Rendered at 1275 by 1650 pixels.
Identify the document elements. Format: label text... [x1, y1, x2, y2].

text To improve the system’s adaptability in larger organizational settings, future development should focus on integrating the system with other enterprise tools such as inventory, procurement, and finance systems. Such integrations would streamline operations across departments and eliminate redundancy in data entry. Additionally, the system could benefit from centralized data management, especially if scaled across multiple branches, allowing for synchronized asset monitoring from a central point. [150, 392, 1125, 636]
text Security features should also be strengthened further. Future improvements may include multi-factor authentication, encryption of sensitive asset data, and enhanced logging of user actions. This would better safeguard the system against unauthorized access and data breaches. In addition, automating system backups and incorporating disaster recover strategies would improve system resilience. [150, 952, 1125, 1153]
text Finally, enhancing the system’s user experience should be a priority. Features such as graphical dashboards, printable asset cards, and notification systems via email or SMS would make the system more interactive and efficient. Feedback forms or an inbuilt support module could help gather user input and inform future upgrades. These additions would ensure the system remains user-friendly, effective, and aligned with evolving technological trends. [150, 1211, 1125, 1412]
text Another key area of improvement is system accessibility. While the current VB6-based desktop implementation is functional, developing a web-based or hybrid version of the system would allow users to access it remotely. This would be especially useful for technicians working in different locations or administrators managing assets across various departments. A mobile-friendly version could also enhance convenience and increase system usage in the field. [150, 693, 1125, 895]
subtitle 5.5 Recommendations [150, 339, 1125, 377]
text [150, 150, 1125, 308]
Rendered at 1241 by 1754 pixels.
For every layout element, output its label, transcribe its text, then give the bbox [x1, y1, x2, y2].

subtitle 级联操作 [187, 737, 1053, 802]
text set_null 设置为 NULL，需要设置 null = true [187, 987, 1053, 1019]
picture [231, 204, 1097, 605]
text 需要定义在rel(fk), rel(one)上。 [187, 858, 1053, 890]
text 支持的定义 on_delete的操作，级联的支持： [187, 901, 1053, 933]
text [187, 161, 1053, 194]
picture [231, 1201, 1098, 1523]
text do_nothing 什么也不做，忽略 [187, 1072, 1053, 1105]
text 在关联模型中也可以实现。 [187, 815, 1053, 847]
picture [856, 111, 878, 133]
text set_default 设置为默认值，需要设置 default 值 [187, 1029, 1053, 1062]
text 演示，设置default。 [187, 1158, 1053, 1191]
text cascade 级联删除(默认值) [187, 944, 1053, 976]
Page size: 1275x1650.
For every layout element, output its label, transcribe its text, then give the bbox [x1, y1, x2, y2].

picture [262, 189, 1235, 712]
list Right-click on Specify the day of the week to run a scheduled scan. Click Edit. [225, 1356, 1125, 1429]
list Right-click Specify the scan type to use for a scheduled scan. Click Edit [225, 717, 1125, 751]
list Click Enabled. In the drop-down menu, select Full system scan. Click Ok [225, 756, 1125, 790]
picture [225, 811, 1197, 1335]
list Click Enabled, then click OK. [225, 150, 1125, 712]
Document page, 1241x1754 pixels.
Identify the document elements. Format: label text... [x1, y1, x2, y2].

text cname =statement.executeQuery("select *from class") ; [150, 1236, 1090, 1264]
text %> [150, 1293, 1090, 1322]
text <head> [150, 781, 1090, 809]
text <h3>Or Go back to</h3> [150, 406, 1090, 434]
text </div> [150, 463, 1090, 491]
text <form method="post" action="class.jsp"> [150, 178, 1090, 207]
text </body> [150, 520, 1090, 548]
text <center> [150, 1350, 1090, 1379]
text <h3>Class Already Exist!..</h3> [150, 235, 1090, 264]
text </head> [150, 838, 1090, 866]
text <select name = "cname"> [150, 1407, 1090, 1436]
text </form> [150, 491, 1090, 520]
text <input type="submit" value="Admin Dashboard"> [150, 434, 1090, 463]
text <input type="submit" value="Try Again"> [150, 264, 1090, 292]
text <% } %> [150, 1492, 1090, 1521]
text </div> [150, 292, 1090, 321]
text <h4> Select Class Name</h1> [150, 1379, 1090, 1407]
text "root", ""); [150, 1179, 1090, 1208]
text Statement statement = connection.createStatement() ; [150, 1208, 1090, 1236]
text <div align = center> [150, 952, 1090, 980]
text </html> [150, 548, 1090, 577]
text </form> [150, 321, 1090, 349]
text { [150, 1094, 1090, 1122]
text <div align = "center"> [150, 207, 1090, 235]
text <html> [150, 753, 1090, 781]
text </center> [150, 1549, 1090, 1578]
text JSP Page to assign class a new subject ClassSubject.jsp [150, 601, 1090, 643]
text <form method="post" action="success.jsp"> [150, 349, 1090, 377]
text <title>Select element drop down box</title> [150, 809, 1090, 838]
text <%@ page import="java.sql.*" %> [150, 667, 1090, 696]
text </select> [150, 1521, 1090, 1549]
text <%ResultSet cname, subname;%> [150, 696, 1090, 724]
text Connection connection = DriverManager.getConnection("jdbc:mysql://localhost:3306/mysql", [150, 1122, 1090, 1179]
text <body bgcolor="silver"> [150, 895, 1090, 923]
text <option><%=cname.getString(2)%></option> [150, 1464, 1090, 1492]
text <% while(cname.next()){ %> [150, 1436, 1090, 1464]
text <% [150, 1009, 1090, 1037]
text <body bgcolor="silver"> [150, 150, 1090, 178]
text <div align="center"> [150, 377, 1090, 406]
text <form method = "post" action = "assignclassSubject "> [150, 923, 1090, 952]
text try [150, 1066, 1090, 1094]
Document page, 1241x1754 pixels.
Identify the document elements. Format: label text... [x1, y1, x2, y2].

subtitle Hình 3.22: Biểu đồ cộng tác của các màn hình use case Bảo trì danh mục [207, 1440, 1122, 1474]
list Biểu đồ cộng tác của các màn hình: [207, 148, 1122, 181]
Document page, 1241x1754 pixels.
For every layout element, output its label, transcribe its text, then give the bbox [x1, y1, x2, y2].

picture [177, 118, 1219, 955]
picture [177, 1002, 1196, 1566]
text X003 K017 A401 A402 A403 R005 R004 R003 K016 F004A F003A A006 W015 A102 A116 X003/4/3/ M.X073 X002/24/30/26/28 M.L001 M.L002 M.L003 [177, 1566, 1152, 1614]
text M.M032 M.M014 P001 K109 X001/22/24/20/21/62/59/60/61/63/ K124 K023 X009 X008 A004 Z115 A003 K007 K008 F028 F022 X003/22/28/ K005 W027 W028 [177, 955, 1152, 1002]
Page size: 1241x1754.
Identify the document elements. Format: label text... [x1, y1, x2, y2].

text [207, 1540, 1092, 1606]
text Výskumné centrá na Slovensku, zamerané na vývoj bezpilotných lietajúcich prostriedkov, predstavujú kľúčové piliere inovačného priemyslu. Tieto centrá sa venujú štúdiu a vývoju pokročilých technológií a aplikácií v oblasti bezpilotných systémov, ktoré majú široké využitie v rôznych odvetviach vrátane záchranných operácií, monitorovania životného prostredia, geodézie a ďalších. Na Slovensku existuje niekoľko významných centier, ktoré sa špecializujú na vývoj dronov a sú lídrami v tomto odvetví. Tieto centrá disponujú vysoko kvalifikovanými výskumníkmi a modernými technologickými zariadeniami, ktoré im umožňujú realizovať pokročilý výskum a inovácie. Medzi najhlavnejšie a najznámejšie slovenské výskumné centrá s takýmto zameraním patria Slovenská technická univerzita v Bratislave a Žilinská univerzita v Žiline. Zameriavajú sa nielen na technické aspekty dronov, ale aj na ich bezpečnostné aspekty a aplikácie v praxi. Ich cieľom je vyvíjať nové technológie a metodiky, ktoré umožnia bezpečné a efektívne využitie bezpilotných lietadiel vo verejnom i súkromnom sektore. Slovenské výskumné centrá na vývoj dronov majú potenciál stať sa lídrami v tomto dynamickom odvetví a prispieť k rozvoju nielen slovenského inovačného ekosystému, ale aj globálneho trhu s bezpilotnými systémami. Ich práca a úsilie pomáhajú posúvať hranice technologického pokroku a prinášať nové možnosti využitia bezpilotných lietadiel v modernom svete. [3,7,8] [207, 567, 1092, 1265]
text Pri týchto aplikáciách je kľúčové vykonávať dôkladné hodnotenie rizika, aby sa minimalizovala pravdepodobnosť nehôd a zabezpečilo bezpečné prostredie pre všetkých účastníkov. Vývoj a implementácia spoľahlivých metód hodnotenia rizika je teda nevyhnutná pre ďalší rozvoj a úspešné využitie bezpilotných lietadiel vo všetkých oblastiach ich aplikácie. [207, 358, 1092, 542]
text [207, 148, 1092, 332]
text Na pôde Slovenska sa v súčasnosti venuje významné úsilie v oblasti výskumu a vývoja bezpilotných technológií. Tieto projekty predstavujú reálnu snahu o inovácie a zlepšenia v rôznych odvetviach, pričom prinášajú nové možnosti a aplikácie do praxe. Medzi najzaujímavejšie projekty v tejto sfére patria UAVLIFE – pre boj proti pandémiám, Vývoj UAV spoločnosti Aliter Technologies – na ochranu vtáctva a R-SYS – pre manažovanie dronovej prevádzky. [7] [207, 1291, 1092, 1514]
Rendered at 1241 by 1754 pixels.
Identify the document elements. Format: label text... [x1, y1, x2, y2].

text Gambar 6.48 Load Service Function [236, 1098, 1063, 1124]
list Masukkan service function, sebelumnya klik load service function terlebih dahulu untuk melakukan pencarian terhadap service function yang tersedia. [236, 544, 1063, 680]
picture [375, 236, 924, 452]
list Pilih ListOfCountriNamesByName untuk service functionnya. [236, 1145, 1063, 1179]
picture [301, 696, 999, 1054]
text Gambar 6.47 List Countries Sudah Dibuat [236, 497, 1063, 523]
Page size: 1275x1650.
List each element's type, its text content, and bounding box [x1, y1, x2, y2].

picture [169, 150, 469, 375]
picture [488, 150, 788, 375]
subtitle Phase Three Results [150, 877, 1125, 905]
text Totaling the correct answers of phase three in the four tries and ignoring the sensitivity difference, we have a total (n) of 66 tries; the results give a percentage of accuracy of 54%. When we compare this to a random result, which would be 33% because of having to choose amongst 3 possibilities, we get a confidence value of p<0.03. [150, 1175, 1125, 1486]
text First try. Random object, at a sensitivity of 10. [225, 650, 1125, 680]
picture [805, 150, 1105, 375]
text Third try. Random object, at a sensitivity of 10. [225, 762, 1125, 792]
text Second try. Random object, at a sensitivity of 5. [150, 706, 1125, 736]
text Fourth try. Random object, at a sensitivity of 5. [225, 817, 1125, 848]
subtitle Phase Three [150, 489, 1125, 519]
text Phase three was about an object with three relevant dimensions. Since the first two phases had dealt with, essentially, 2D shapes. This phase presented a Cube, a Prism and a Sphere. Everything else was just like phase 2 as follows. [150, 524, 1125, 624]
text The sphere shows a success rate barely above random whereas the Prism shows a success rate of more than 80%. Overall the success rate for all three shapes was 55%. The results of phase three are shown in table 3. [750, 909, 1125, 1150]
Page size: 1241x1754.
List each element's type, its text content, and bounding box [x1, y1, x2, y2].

◇ ◇ ◇ ◇ ◇

Could you show every line of the material that includes the string "Right"?

■ **YOUR SOLUTION**
list Right-click on Specify the day of the week to run a scheduled scan. Click Edit. [225, 1356, 1125, 1429]
list Right-click Specify the scan type to use for a scheduled scan. Click Edit [225, 717, 1125, 751]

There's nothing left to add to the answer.